**MATERIAL SHOWN:**
╭──

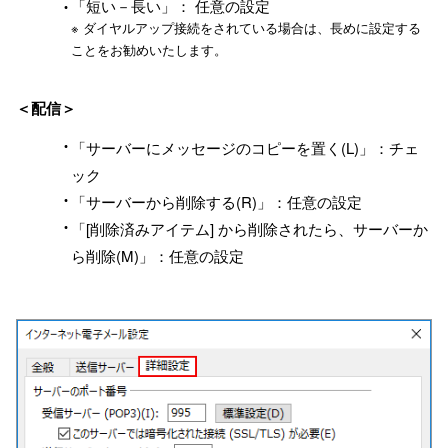
「短い－長い」： 任意の設定
※ ダイヤルアップ接続をされている場合は、長めに設定する
ことをお勧めいたします。
＜配信＞
「サーバーにメッセージのコピーを置く(L)」：チェ
ック
「サーバーから削除する(R)」：任意の設定
「[削除済みアイテム] から削除されたら、サーバーか
ら削除(M)」：任意の設定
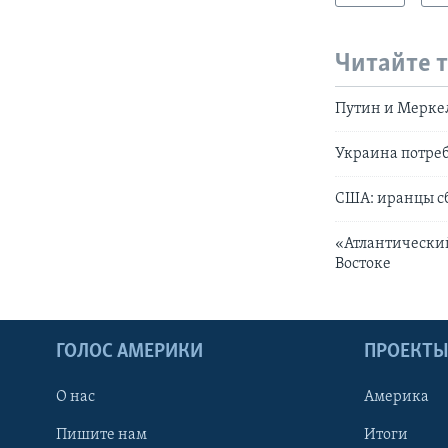
Читайте 
Путин и Меркел
Украина потреб
США: иранцы с
«Атлантически
Востоке
ГОЛОС АМЕРИКИ
ПРОЕКТ
О нас
Америка
Пишите нам
Итоги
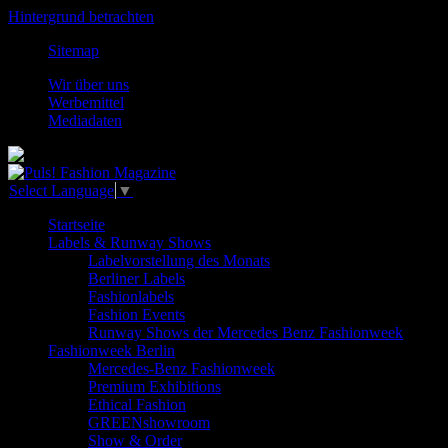
Hintergrund betrachten
Sitemap
Wir über uns
Werbemittel
Mediadaten
Select Language
▼
Startseite
Labels & Runway Shows
Labelvorstellung des Monats
Berliner Labels
Fashionlabels
Fashion Events
Runway Shows der Mercedes Benz Fashionweek
Fashionweek Berlin
Mercedes-Benz Fashionweek
Premium Exhibitions
Ethical Fashion
GREENshowroom
Show & Order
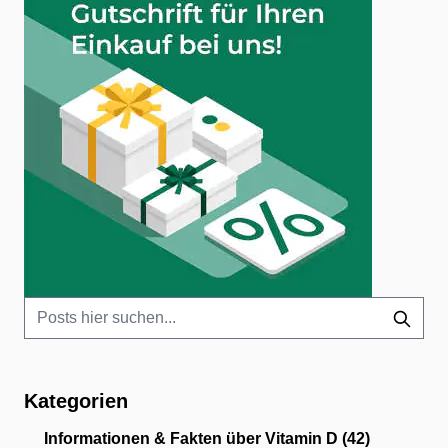
Kategorien
Informationen & Fakten über Vitamin D
(42)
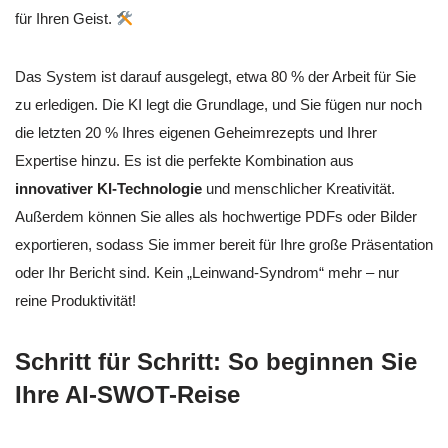
für Ihren Geist.
Das System ist darauf ausgelegt, etwa 80 % der Arbeit für Sie
zu erledigen. Die KI legt die Grundlage, und Sie fügen nur noch
die letzten 20 % Ihres eigenen Geheimrezepts und Ihrer
Expertise hinzu. Es ist die perfekte Kombination aus
innovativer KI-Technologie
und menschlicher Kreativität.
Außerdem können Sie alles als hochwertige PDFs oder Bilder
exportieren, sodass Sie immer bereit für Ihre große Präsentation
oder Ihr Bericht sind. Kein „Leinwand-Syndrom“ mehr – nur
reine Produktivität!
Schritt für Schritt: So beginnen Sie
Ihre AI-SWOT-Reise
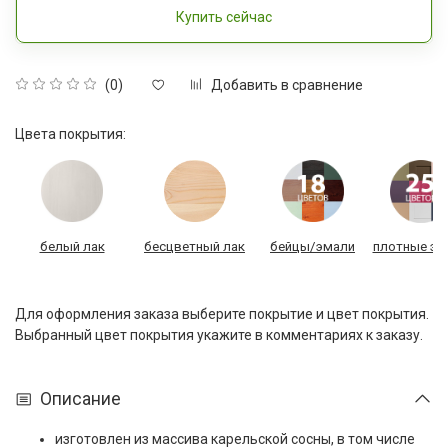
Купить сейчас
Добавить в сравнение
(0)
Цвета покрытия:
белый лак
бесцветный лак
бейцы/эмали
плотные эм
Для оформления заказа выберите покрытие и цвет покрытия.
Выбранный цвет покрытия укажите в комментариях к заказу.
Описание
изготовлен из массива карельской сосны,
в том числе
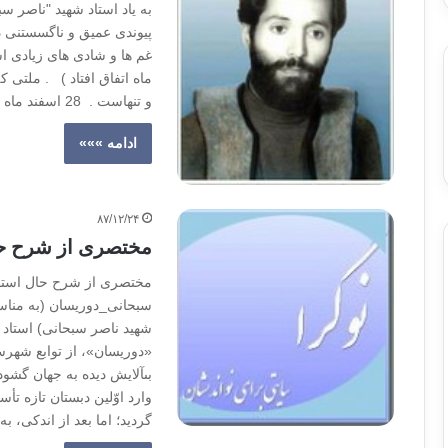
به یاد استاد شهید "ناصر سب
پیوندی عمیق و ناگسستنی د
غم ها و شادی های زیادی ا
ماه اتفاق افتاد ) . ملتی که
و تنهاست . 28 اسفند ماه ، نوزدهمین سالگرد…
ادامه »»»
۸۷/۱۲/۲۴
مختصرى از شرح حا
مختصرى از شرح حال استاد
«دوریسان»، از توابع شهرست
بى‏آلایش دیده به جهان گ
وارد اوّلین دبستان تازه 
گردید؛ اما بعد از اندکى، 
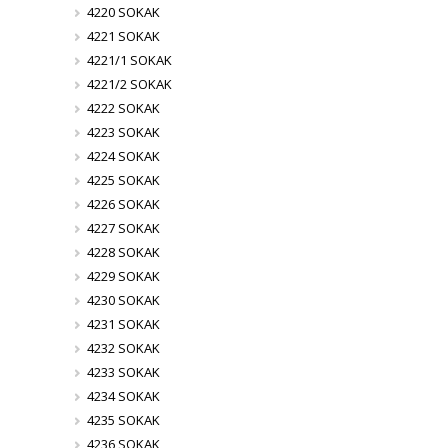
4220 SOKAK
4221 SOKAK
4221/1 SOKAK
4221/2 SOKAK
4222 SOKAK
4223 SOKAK
4224 SOKAK
4225 SOKAK
4226 SOKAK
4227 SOKAK
4228 SOKAK
4229 SOKAK
4230 SOKAK
4231 SOKAK
4232 SOKAK
4233 SOKAK
4234 SOKAK
4235 SOKAK
4236 SOKAK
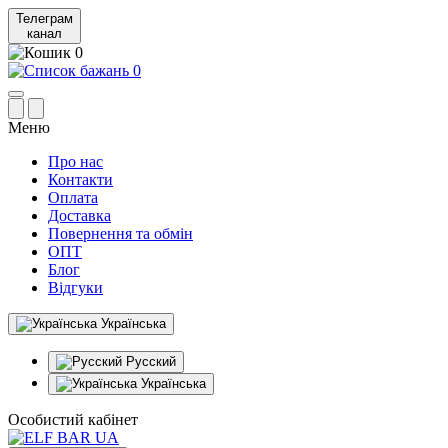
Телеграм
канал
0
0
Меню
Про нас
Контакти
Оплата
Доставка
Повернення та обмін
ОПТ
Блог
Відгуки
Українська
Русский
Українська
Особистий кабінет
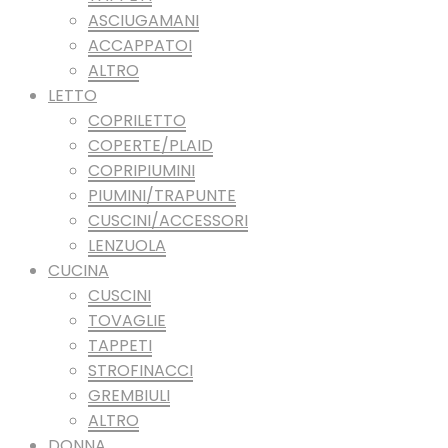
ASCIUGAMANI
ACCAPPATOI
ALTRO
LETTO
COPRILETTO
COPERTE/PLAID
COPRIPIUMINI
PIUMINI/TRAPUNTE
CUSCINI/ACCESSORI
LENZUOLA
CUCINA
CUSCINI
TOVAGLIE
TAPPETI
STROFINACCI
GREMBIULI
ALTRO
DONNA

╰──

**DESCRIPTION OF THE TASK:**
Work out how many lines in the entries hold the string "покрытия". Your answer should consist solely of that number.

**ANSWER SECTION:**
3